Upaya fortifikasi bahan pangan adalah untuk memperkaya mutu gizi bahan

makanan tertentu dengan menambahkan zat gizi tertentu yang dibutuhkan

masyarakat yang menderita masalah gizi. Zat gizi tersebut untuk Indonesia adalah

zat iodium, zat besi, dan vitamin A. Beberapa upaya perbaikan gizi yang

memerlukan dukungan fortifikasi adalah penanggulangan GAKY melalui fortifikasi

garam dengan iodium (iodisasi garam); penanggulangan KVA dengan fortifikasi

vitamin A; dan untuk penanggulangan AGB melalui fortifikasi zat besi. Fortifikasi
dilaksanakan bekerja sama dengan dunia usaha terutama di sektor industri yang

didukung oleh sektor lainnya yang berkaitan (Suhardjo, 2003).
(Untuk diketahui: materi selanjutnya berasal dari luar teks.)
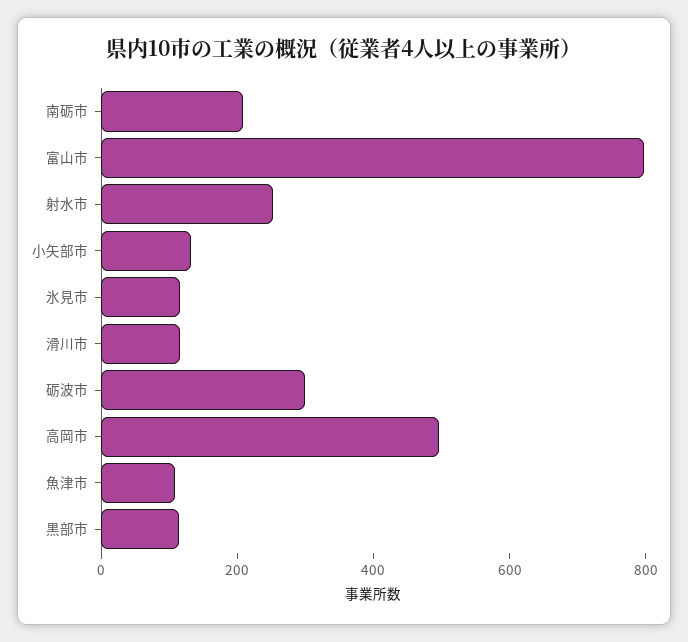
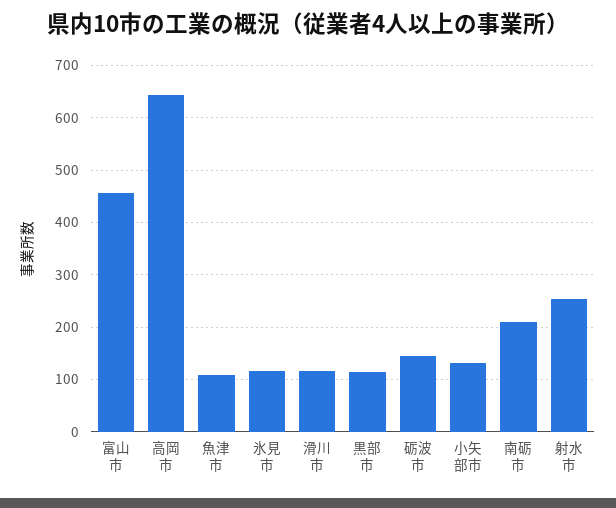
富山市: 800 -> 460
砺波市: 300 -> 140
高岡市: 500 -> 640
e. Peningkatan Penerapan Sistem Kewaspadaan Pangan dan Gizi


Sistem kewaspadaan pangan dan gizi (SKPG) adalah suatu kegiatan

pemantauan perkembangan keadaan gizi masyarakat, yang bertujuan untuk (a)

memberikan isyarat dini tentang kemungkinan timbulnya kekurangan pangan yang

terjadi di suatu wilayah atau daerah tertentu; (b) menyediakan informasi tentang

perkembangan penyediaan dan konsumsi pangan serta keadaan gizi masyarakat

yang berguna bagi perencanaan, pengelolaan dan evaluasi program pangan dan

gizi di tingkat daerah; (c) meningkatkan kemampuan daerah dalam memecahkan

masalah pangan dan gizi berdasarkan keadaan setempat (Suhardjo, 2003).


Kegiatan SKPG meliputi (1) pemantauan keadaan pangan dan gizi di wilayah

tertentu di tingkat kabupaten; (2) pemantauan keadaan gizi balita di tingkat

kabupaten, kecamatan dan desa; (3) mengembangkan jaringan informasi pangan

dan gizi di tingkat propinsi dan nasional.